-- INPUT DATA --
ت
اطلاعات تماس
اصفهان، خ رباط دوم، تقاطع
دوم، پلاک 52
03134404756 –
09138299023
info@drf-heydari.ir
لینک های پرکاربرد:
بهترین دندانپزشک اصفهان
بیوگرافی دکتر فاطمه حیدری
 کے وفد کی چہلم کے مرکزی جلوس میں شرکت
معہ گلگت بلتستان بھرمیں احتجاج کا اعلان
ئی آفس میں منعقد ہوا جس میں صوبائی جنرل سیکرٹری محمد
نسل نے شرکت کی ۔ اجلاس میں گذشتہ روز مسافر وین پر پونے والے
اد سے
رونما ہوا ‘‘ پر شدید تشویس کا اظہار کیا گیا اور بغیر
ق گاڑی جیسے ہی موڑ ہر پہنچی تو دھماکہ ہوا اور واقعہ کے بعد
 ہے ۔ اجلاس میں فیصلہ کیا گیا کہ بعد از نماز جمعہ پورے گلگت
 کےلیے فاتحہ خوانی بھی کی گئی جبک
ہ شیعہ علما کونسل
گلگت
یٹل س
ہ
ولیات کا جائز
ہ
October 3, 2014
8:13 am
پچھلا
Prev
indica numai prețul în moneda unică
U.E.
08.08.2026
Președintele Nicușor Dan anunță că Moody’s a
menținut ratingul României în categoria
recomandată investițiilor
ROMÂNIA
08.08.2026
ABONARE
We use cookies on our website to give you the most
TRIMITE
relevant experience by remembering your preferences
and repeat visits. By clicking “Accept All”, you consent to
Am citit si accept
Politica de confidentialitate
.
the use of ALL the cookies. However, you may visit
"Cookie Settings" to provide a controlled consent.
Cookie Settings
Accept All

-- PROBLEM REQUIREMENTS --
Every line of the entries above that holds "اجلاس" should be copied out.

-- RESPONSE FOR THIS EXERCISE --
نسل نے شرکت کی ۔ اجلاس میں گذشتہ روز مسافر وین پر پونے والے
 ہے ۔ اجلاس میں فیصلہ کیا گیا کہ بعد از نماز جمعہ پورے گلگت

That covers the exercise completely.